▸ **SUPPLIED PASSAGE**:
########################################

In the 1970s, members of the US-based black feminist organization Combahee River Collective coined the term 'identity politics' to refer to a form of political organization and theoretical analysis based on solidarity amongst those belonging to a particular oppressed social identity. According to the statement published by the collective (1983: 268), this idea was rooted in the belief that 'the most profound and potentially most radical politics come directly out of our own identity, as opposed to working to end somebody else's oppression'. Indeed, such an idea had been the basis of collectivizing in most contemporary social justice movements in the US context, such as the Women's Movement and the movement for Civil Rights 'these were rooted in the agitators' own identities as 'women' and as 'black' respectively.

As Kimberle Crenshaw notes, such politics amongst marginalized groups such as people of color, members of the LGBTQ community, and others is valuable for fostering a sense of strength, community, and intellectual development. She also points to how it has been instrumental in 'recognizing as social and systemic what was formerly perceived as isolated and individual' (Crenshaw, 1991: 1241), thereby allowing into the realm of the political issues that were hitherto not actionable. In this sense, identity politics is what made the feminist articulation of 'the personal is political' possible, and is also valuable for providing the ground on which a marginalized group can first articulate its problems and its needs.

########################################

Write out the part of the passage on identity politics starting at "As Kimberle Crenshaw" and ending at "and its needs.", with no changes.

▸ **DATA SHOWN**:
########################################

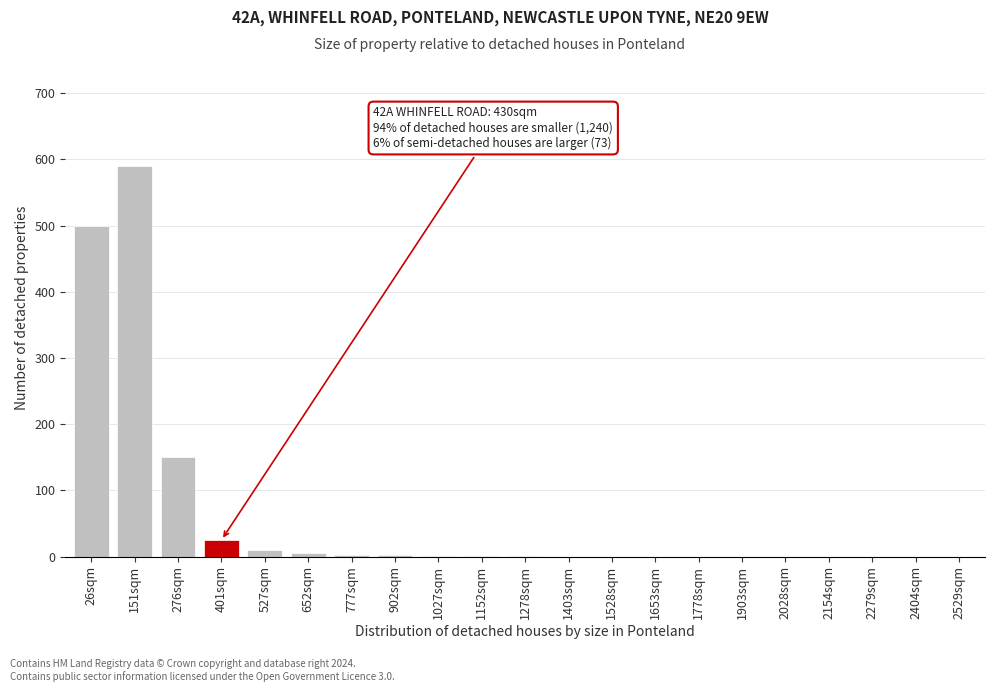

Which has a higher value, 2529sqm or 26sqm?

26sqm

########################################

▸ **OUTPUT OF THE EXERCISE**:
As Kimberle Crenshaw notes, such politics amongst marginalized groups such as people of color, members of the LGBTQ community, and others is valuable for fostering a sense of strength, community, and intellectual development. She also points to how it has been instrumental in 'recognizing as social and systemic what was formerly perceived as isolated and individual' (Crenshaw, 1991: 1241), thereby allowing into the realm of the political issues that were hitherto not actionable. In this sense, identity politics is what made the feminist articulation of 'the personal is political' possible, and is also valuable for providing the ground on which a marginalized group can first articulate its problems and its needs.